We should search for anything that includes information regarding our infrastructure including sg's, vpc's, subnets, aws account numbers, ami's, bucket names, ip addresses, hostnames, roles, arn's, usernames, internal url's, and passwords.

That's a very comprehensive list of tips - thank you very much @sneely333. We will look these over.

perryzjc commented 1 year ago

I did some Trade Studies on four tools and put the references in the table. I feel they are quite similar.

The main difference is about the support of Entropy Analysis. I have done some trials on this feature. It's sometimes useful for complex passwords and TOKEN format. If the current set of regular expressions didn't work, this feature could sometimes remind us, but not always. Therefore, inspecting sensitive information still needs to be taken care of.

The other slight differences are Commit Messages and File Name. We may need to use a combination of those tools based on the needs.

Tool Name File Content File Name Commit Message Pre-commit-hook Check history GitHub-side Automation Customized Pattern Entropy Analysis
git-secrets Yes No Yes Yes Yes Yes (doable) Yes No
gitleaks Yes No No Yes Yes Yes Yes Yes
trufflehog Yes No No Yes Yes Yes Yes Yes
talisman Yes Yes No Yes Yes Yes (doable) Yes Yes
riverma commented 1 year ago

@perryzjc - great work here. Will scope this and provide feedback. One tip is you'll want to also include GitHub's own secrets scanning tool in your trade-study. What is missing from GitHub's tool that these other tools support?

Example screenshot available in project settings on GitHub: Screenshot 2023-02-27 at 11 09 07 AM

riverma commented 1 year ago

I did some Trade Studies on four tools and put the references in the table. I feel they are quite similar.

  • They all support customized regular expression, which provides a possibility to solve the needs in this ticket and other potential needs.

----

• Exercises to complete:
1 – In the secret-scanning tool discussion, swap "talisman" for "detect-secrets" and write out the passage that begins at the words "Tool Name File" and stops after "other tools support?".
2 – Extend the GitHub discussion of secret-scanning tools, picking up right after its last sentence.

----

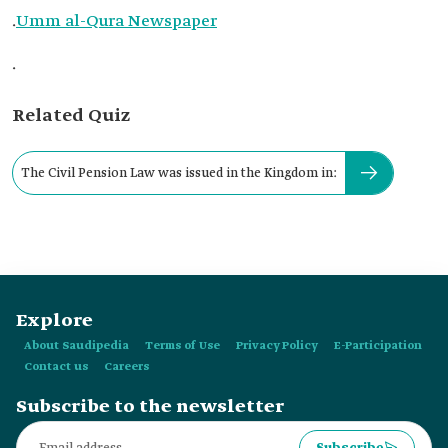
.
Umm al-Qura Newspaper
.
Related Quiz
The Civil Pension Law was issued in the Kingdom in:
Explore
About Saudipedia
Terms of Use
Privacy Policy
E-Participation
Contact us
Careers
Subscribe to the newsletter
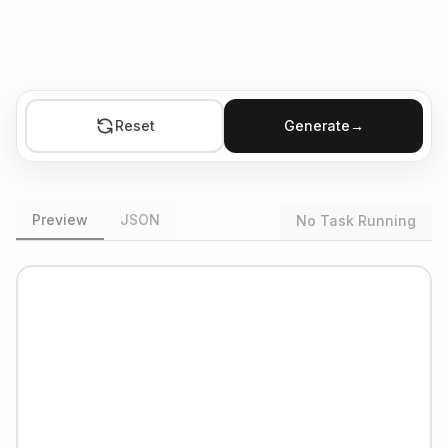
Reset
Generate
→
Preview
JSON
No Task Running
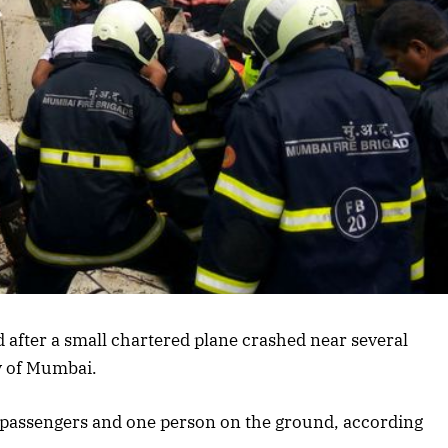
ed after a small chartered plane crashed near several
y of Mumbai.
ee passengers and one person on the ground, according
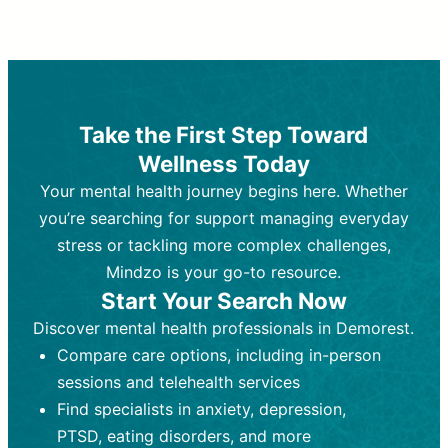
Therapy and Counseling
Medication Management
Purpose:
Purpose:
Address emotional,
Focuses on prescribing and
behavioral, and relational issues
monitoring psychiatric medications.
through talk-based techniques.
Best For:
Individuals requiring medical
Take the First Step Toward
Best For:
intervention for conditions like
Those looking for non-
Wellness Today
medication-based support for
depression, anxiety, or bipolar disorder.
emotional and mental health challenges
Your mental health journey begins here. Whether
Who Provides It:
Psychiatrists,
Who Provides It:
psychiatric nurse practitioners
Licensed therapists,
you’re searching for support managing everyday
counselors, psychologists, or social
(PMHNPs), or physicians.
stress or tackling more complex challenges,
workers.
Duration:
Initial session (30-60
Mindzo is your go-to resource.
Duration:
minutes) followed by shorter follow-
Ongoing sessions, usually
Start Your Search Now
45-60 minutes each.
ups (15-30 minutes).
Discover mental health professionals in Demorest.
Process:
Process:
Uses evidence-based
Prescribing medications
Compare care options, including in-person
techniques (e.g., Cognitive Behavioral
based on diagnosis. Monitoring for side
Therapy, Dialective Behavioral
effects and effectiveness. Focuses on
sessions and telehealth services
Therapy). Focuses on coping
coping strategies, emotional
Find specialists in anxiety, depression,
strategies, emotional exploration, and
exploration, and personal growth.
PTSD, eating disorders, and more
personal growth.
Frequency:
Monthly or quarterly,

----

• Expected responses:
1 –
Tool Name File Content File Name Commit Message Pre-commit-hook Check history GitHub-side Automation Customized Pattern Entropy Analysis
git-secrets Yes No Yes Yes Yes Yes (doable) Yes No
gitleaks Yes No No Yes Yes Yes Yes Yes
trufflehog Yes No No Yes Yes Yes Yes Yes
detect-secrets Yes Yes No Yes Yes Yes (doable) Yes Yes
riverma commented 1 year ago

@perryzjc - great work here. Will scope this and provide feedback. One tip is you'll want to also include GitHub's own secrets scanning tool in your trade-study. What is missing from GitHub's tool that these other tools support?

2 –
The main difference is about the support of Entropy Analysis. I have done some trials on this feature. It's sometimes useful for complex passwords and TOKEN format. If the current set of regular expressions didn't work, this feature could sometimes remind us, but not always. Therefore, inspecting sensitive information still needs to be taken care of.

The other slight differences are Commit Messages and File Name. We may need to use a combination of those tools based on the needs.

Solid analysis here @perryzjc - thanks! The entropy analysis feature is interesting. That could help in identifying sensitive information, though it might flag memory addresses in code as well.

Based on the tools listed, which do you recommend proceeding with and why? One or more tools? It'd be great to get an architecture / flow diagram of where the tool(s) solution proposed fit in with the following scenarios:

  1. New code commits (locally) -> code pushes (to remote) -> code CI (on GitHub.com)
  2. Full codebase scans (locally)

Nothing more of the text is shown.